Saved entries
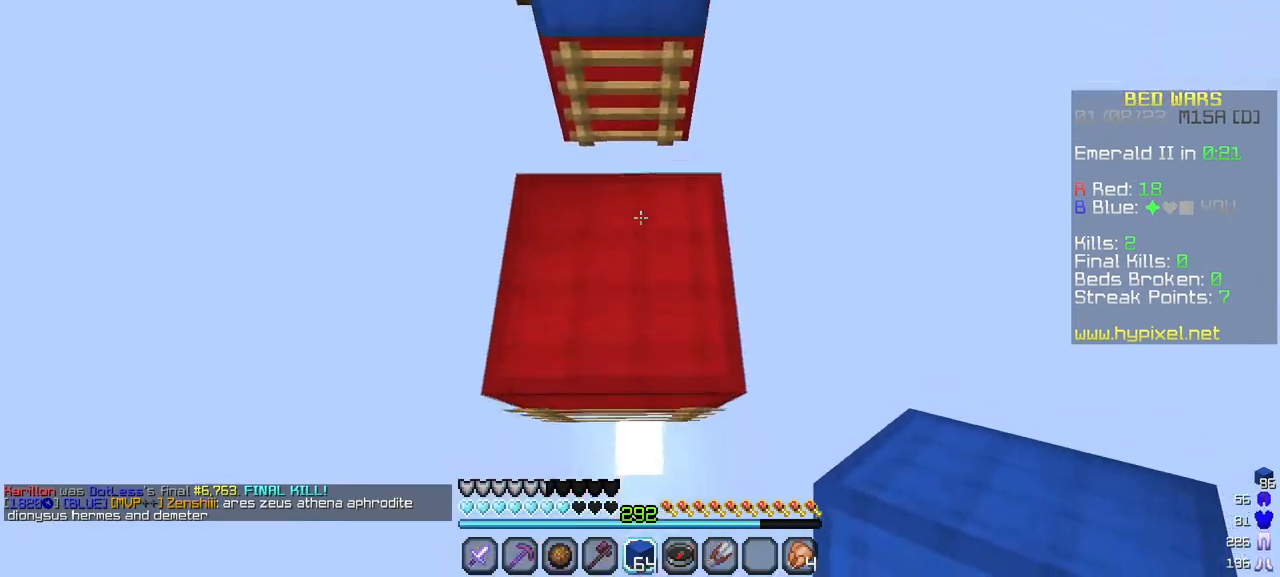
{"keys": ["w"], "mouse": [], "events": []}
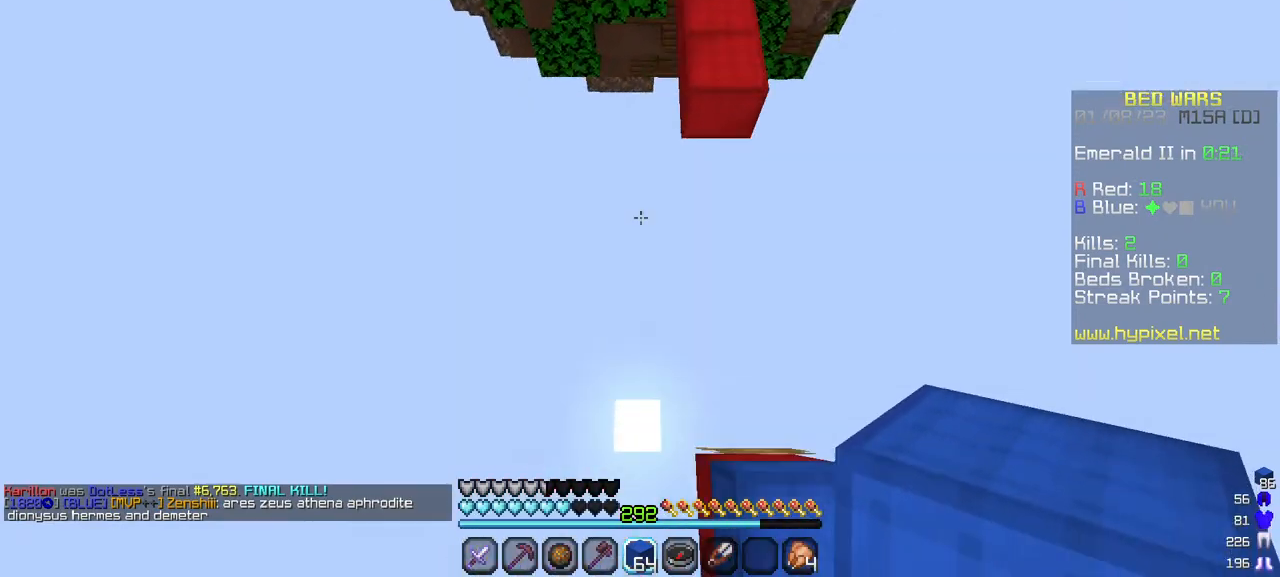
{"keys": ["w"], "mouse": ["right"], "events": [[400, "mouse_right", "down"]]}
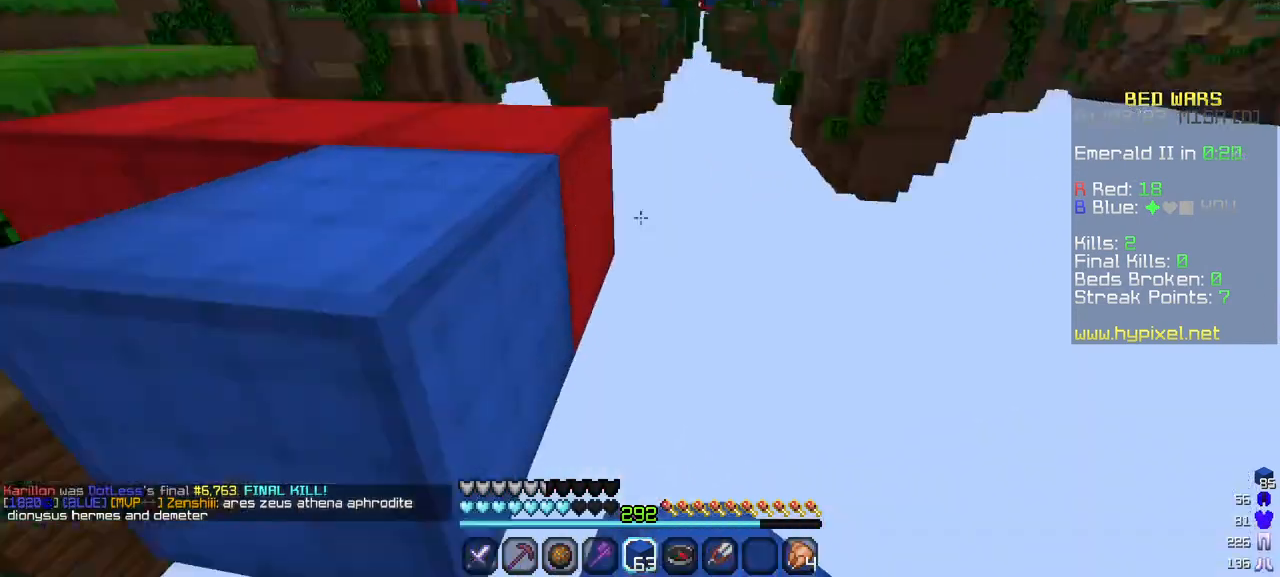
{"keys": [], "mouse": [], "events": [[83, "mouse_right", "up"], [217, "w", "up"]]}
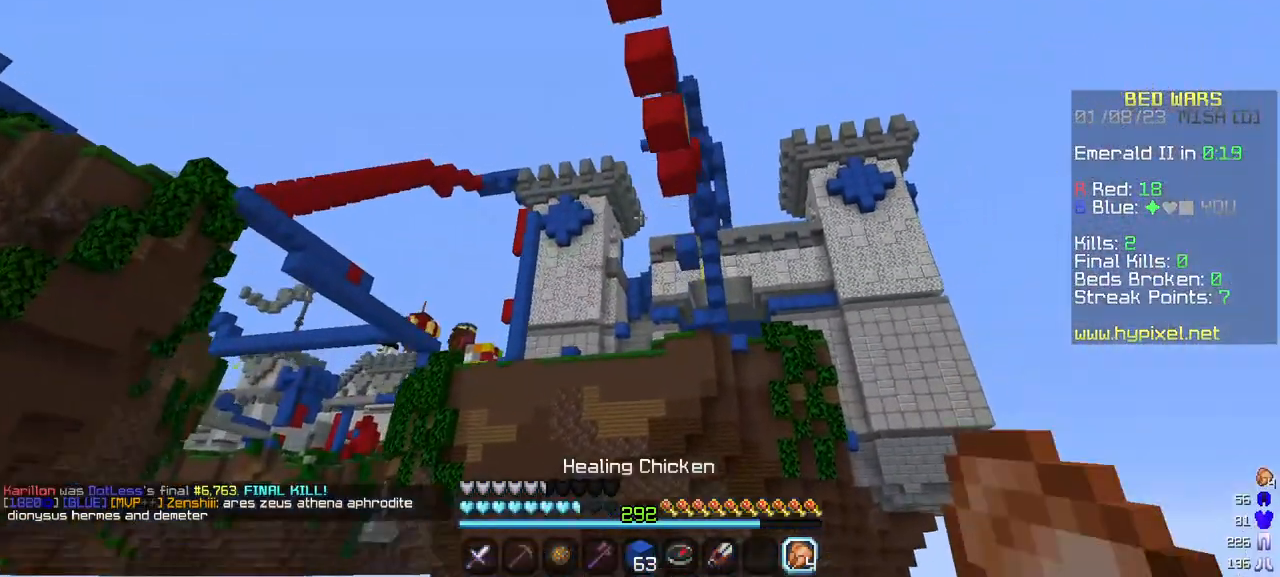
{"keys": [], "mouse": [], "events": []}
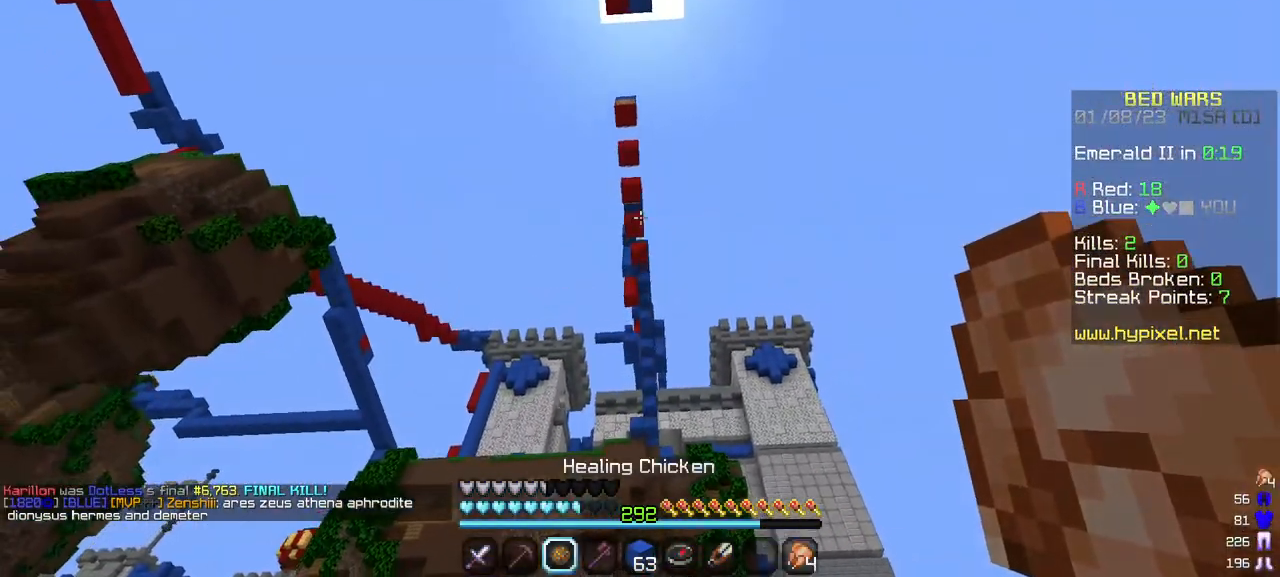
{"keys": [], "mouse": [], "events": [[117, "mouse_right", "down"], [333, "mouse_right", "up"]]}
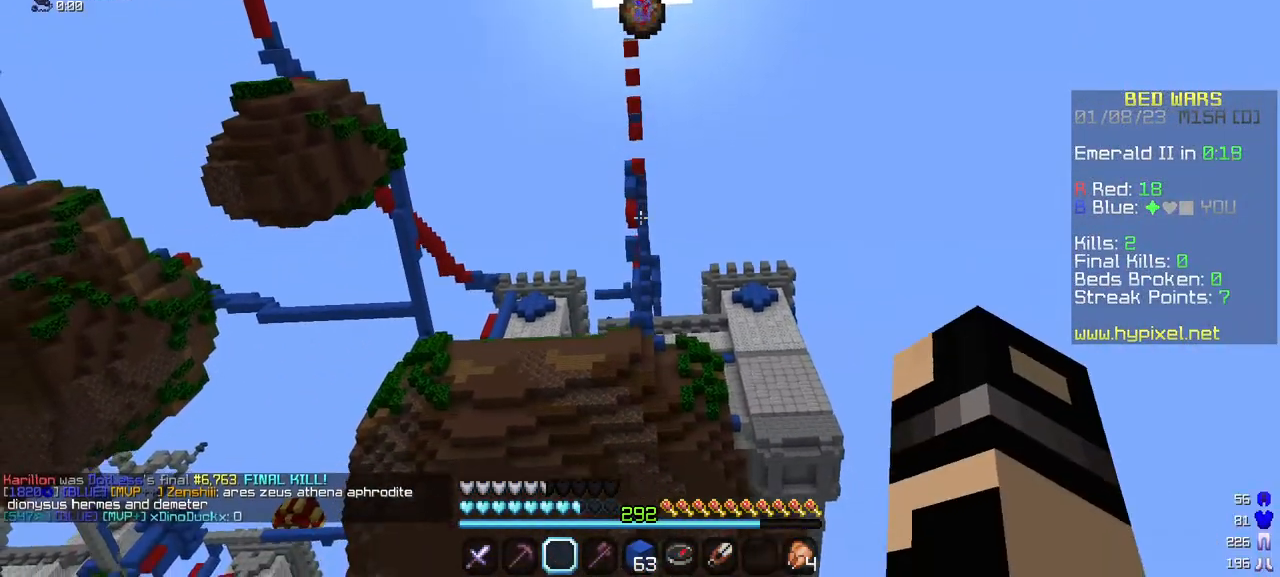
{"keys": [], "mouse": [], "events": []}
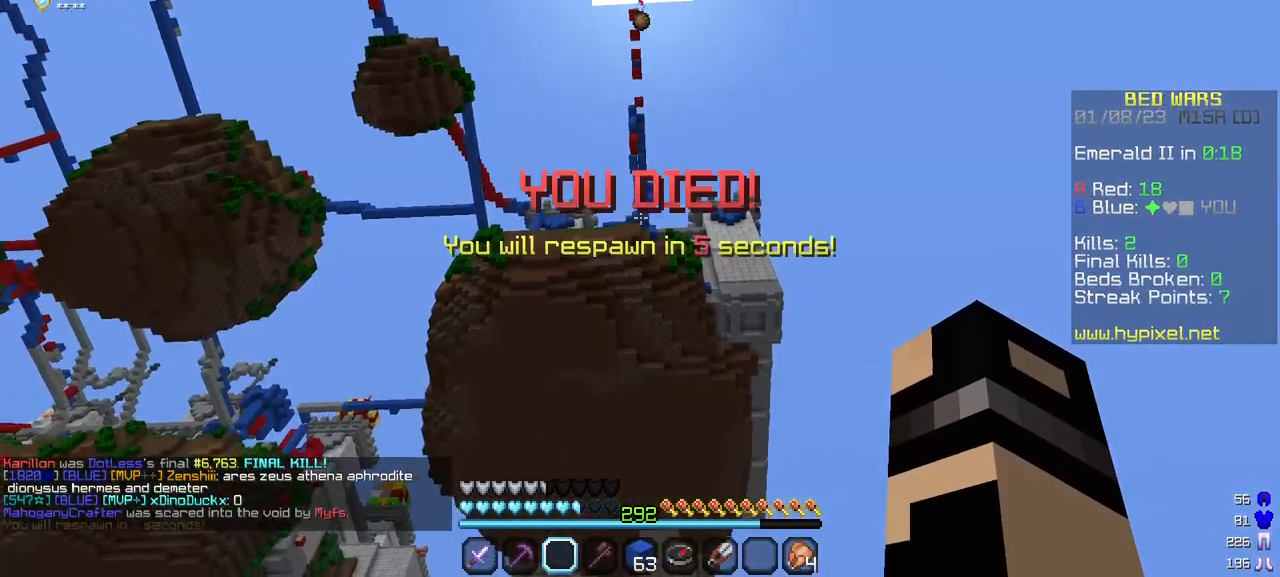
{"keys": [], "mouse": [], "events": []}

**What you have to do**
Retype all the records shown above, character for character. Omit every picture.

**Response area**
{"keys": ["w"], "mouse": [], "events": []}
{"keys": ["w"], "mouse": ["right"], "events": [[400, "mouse_right", "down"]]}
{"keys": [], "mouse": [], "events": [[83, "mouse_right", "up"], [217, "w", "up"]]}
{"keys": [], "mouse": [], "events": []}
{"keys": [], "mouse": [], "events": [[117, "mouse_right", "down"], [333, "mouse_right", "up"]]}
{"keys": [], "mouse": [], "events": []}
{"keys": [], "mouse": [], "events": []}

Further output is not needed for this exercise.